Y aquí la biotecnología reproductiva aparece como la cara sofisticada del mismo impulso. La selección genética de embriones se vende como cuidado, prevención y responsabilidad. Pero, como ya ocurrió en el pasado, la obsesión por la pureza no es neutral. La eugenesia no es un invento del siglo XXI: fascismo y nazismo persiguieron la «mejora» de la población mediante esterilizaciones forzosas, mapas raciales y políticas de eliminación de los considerados defectuosos. Como señaló Mary Douglas, las ideas de pureza y contaminación revelan siempre jerarquías sociales: quién pertenece, quién sobra, qué vidas cuentan.
Hoy la eugenesia regresa de forma voluntaria, privada y elegante. Bajo una estética futurista, Silicon Valley reactiva viejas actitudes victorianas sobre poblaciones merecedoras e indignas, lo deseable y lo indeseable. Startups como Orchid convierten la concepción en un ejercicio de cálculo: no solo se seleccionan embriones «sanos», se proyectan predisposiciones intelectuales, físicas e incluso de carácter. Cada decisión genética es también una decisión política y cultural: qué capacidades se valoran, qué riesgos se consideran aceptables, qué formas de vida quedan fuera del ideal.

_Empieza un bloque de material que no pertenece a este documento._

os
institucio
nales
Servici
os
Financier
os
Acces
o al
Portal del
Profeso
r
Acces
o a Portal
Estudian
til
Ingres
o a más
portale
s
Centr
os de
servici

La diferencia con la eugenesia del siglo XX no es moral, sino tecnológica. La coerción se sustituye por mercado, la violencia por capital, la pureza racial por jerarquías genéticas de élite. Pero la lógica persiste: decidir quién merece ventaja incluso antes del primer llanto. Bajo la retórica de la prevención se consolida un desplazamiento ético profundo. La biotecnología eugenésica no solo cuida: clasifica, jerarquiza y naturaliza la desigualdad. El derecho a nacer sano se desliza, casi sin resistencia, hacia el privilegio de nacer superior.
Resulta difícil oponerse al deseo de evitar el sufrimiento de las personas que aún no han nacido y de reducir la probabilidad de enfermedades graves. El problema aparece cuando la salud se convierte en un criterio normativo de acceso a la existencia: cuando ya no se trata de proteger vidas vulnerables, sino de decidir cuáles son aceptables y cuáles descartables. Además, existen enfermedades mentales —como la esquizofrenia— que no responden a destinos genéticos claros, sino a probabilidades estadísticas influenciadas por contextos sociales, ambientales y afectivos.
Y, sin embargo, la vida siempre introduce fisuras. Un fallo de software, un deseo imprevisto, una emoción que no estaba en el cálculo. Los niños diseñados pueden aburrirse de su propia excelencia, enfermar de melancolía o rebelarse contra la arquitectura genética que los precede. La perfección no es estable. Allí donde el algoritmo predice, la biología improvisa. Cada anomalía, cada error, se convierte en un recordatorio incómodo: la vulnerabilidad no es un defecto a corregir, sino una condición constitutiva de lo humano.
En medio de laboratorios, políticas pronatalistas y discursos de futuro, persiste una verdad antigua: el control absoluto es una fantasía peligrosa. La vida no es un producto cerrado ni un deber patriótico; es un acontecimiento imprevisible. Y quizá el verdadero regalo del nacimiento —aquello que ninguna ideología ni tecnología puede garantizar— siga siendo lo inesperado: la vida que se impone a los planes, la sorpresa que desbarata los algoritmos, la imperfección que nadie puede comprar. Por eso Jesús no nació en Silicon Valley.